The content of the excerpt has little to do with the company itself, but with an incident it had every bit to do with. It details his dealings with artist Peter Max who he'd brought on board to “paint” portraits of those most worthy of making it to the annual Trader 100 list. I remember the portraits and what a big deal the arrangement was. I had not heard of Peter Max before that point, but when I did I knew not only his name and occupation, but that he wasn't very good at his occupation. Randall confirmed for mw in the piece what I had always suspected when I saw the paintings in layout: that Max was just painting bright colors around silk-screened photos. While that much is true, people have been taken aback by Lane's view of the situation, namely his dealing with money amounts which some say are conflicting, and his portrayal of Peter Max as a greedy “businessman” whose studio is more of a factory than Andy Warhol's Factory. Damning accusations indeed and ones that tend to bloat into the ridiculous when written out in Lane's irony-free prose seemingly scrapped up from the Entourage writing room floor, but not necessarily interesting or scandalous. Almost every artist in the post-Francis Bacon world has been accused of putting commerce before aesthetics, chief among them Damien Hirst and Jeff Koons. That this route is taken in describing Max's supposed sleaze tactics of “selling rich people their photographs back to them in quadruplicate” is not as offensive as Lane's omission that the artist plainly sucks.

But what I feel should make people upset is not the lies of Randall Lane, but the truth. I found it only a tad amusing that Lane is now ready to admit that at the time he was dealing with Max – in February of 2008 – Doubledown was “struggling.” It's funny that, as I remember it at least, for much of that time, even after the crash later that year, we were told the opposite. Sure the company was not doing well in the sense that we might perceive it, but it would be fine, just fine, and everyone's job was safe. This, of course, was before salary cuts and layoffs. In any case, Randall seems more honest with the reader than he was with his employees, and with his prose style able to render everything intangible, those events come off as amusing anecdotes or bits of predictable narrative, the real life effects of which were conveniently glossed over. If there is to be any qualm with the excerpt, it's that.

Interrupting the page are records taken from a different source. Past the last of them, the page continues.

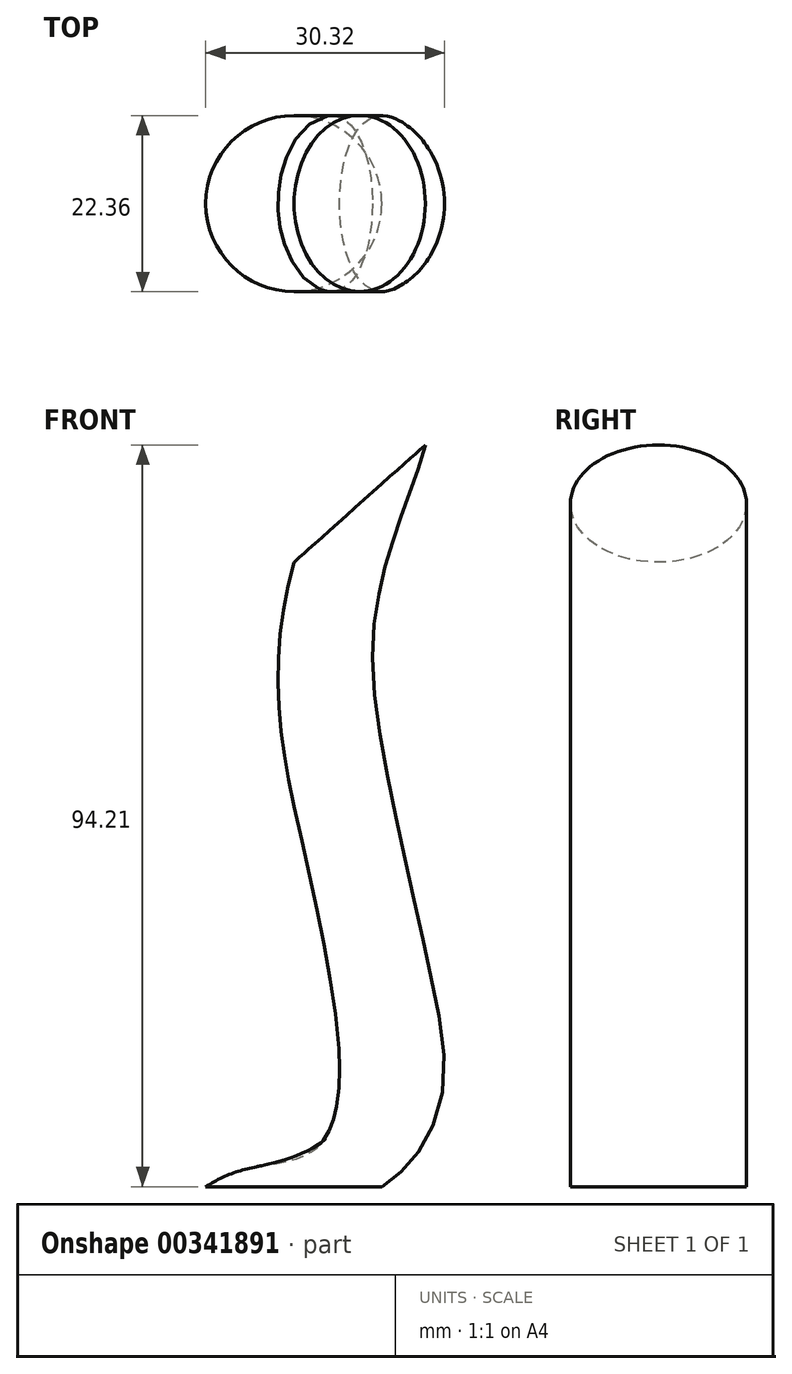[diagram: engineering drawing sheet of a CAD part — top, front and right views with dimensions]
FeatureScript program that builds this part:
annotation { "Feature Type Name" : "Feature", "Feature Type Description" : "" }
export const myFeature = defineFeature(function(context is Context, id is Id, definition is map)
    precondition{}
    {
        {
            var Q0;
            Q0=qCreatedBy(makeId("Top.planeOp"),FACE);
            var sketch = newSketch(context, id + "F0", { "sketchPlane" : qUnion([Q0])});
            skCircle(sketch, "E0", {"center": v(-62.28, 52.52) * mm, "radius": 11.18 * mm});
            skSolve(sketch);
        }
        {
            var Q0;
            Q0=sQuery(id+"F0.wireOp",VERTEX,"E0.center");
            var Q1;
            Q1=qCreatedBy(makeId("Front.planeOp"),FACE);
            cPlane(context, id + "F1", {"entities" : qUnion([Q0, Q1]), "cplaneType" : CPlaneType.PLANE_POINT, "offset" : 25.4 * mm, "width" : 152.4 * mm, "height" : 152.4 * mm});
        }
        {
            var Q0;
            Q0=qCreatedBy(id+"F1.planeOp",FACE);
            var sketch = newSketch(context, id + "F2", { "sketchPlane" : qUnion([Q0])});
            skFitSpline(sketch, "E1", {"points": [v(-62.62, 0) * mm, v(-51.8, 12.5) * mm, v(-57.55, 59.5) * mm, v(-54.17, 86.54) * mm], "startDerivative": vector(55.92, 35.8) * mm, "endDerivative": vector(20.35, 72.92) * mm});
            skSolve(sketch);
        }
        {
            var Q0;
            Q0=makeQuery(id+"F0.imprint","IMPRINT",FACE,{"disambiguationData":[TD([[makeQuery(id+"F0.imprint","IMPRINT",EDGE,{"derivedFrom":sQuery(id+"F0.wireOp",EDGE,"E0")}),1.0]])]});
            var Q1;
            Q1=sQuery(id+"F2.wireOp",EDGE,"E1");
            sweep(context, id + "F3", {"profiles" : qUnion([Q0]), "path" : qUnion([Q1])});
        }
        {
            var Q0;
            Q0=qCreatedBy(id+"F1.planeOp",FACE);
            var sketch = newSketch(context, id + "F4", { "sketchPlane" : qUnion([Q0])});
            skLineSegment(sketch, "E2", {"start": v(-56.41, 76.47) * mm, "end": v(-56.41, 141.37) * mm});
            skSolve(sketch);
        }
        {
            var Q0;
            Q0=qCreatedBy(id+"F1.planeOp",FACE);
            var sketch = newSketch(context, id + "F5", { "sketchPlane" : qUnion([Q0])});
            skFitSpline(sketch, "E3", {"points": [v(-56.05, 141.74) * mm, v(-10.95, 142.47) * mm, v(-20.85, 95.54) * mm, v(-56.41, 76.1) * mm], "startDerivative": vector(171.6, 43.62) * mm, "endDerivative": vector(-122.5, -33) * mm});
            skSolve(sketch);
        }
        {
            var Q0;
            Q0=sQuery(id+"F5.wireOp",EDGE,"E3");
            var Q1;
            Q1=sQuery(id+"F4.wireOp",EDGE,"E2");
            revolve(context, id + "F6", {"bodyType" : ToolBodyType.SURFACE, "surfaceEntities" : qUnion([Q0]), "axis" : qUnion([Q1]), "revolveType" : RevolveType.FULL});
        }
    });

This of course is only in a context that does not extend beyond the excerpt. At present I cannot talk about the rest of the book's contents and how they deflate or propel my comments here. Nor should this be construed as any kind of personal attack. Randall's not a bad guy in the grand scheme of things, he was actually quite helpful in offering me guidance in not being an idiot, though neither he nor I could have seen my abject indifference to grand scale ambition on the horizon. And there is more than enough room for fondness in regards to the memories I've collected while at Doubledown. This, however, does not change the fact that his writing style is not doing literature any favors. Of course if he's unhappy with my opinions regarding the excerpt he's more than happy to provide a free copy of his book so as to better educate me on the things I didn't know was going on at Doubledown while I worked there. As a creditor in the bankruptcy case, I believe he should have my address handy.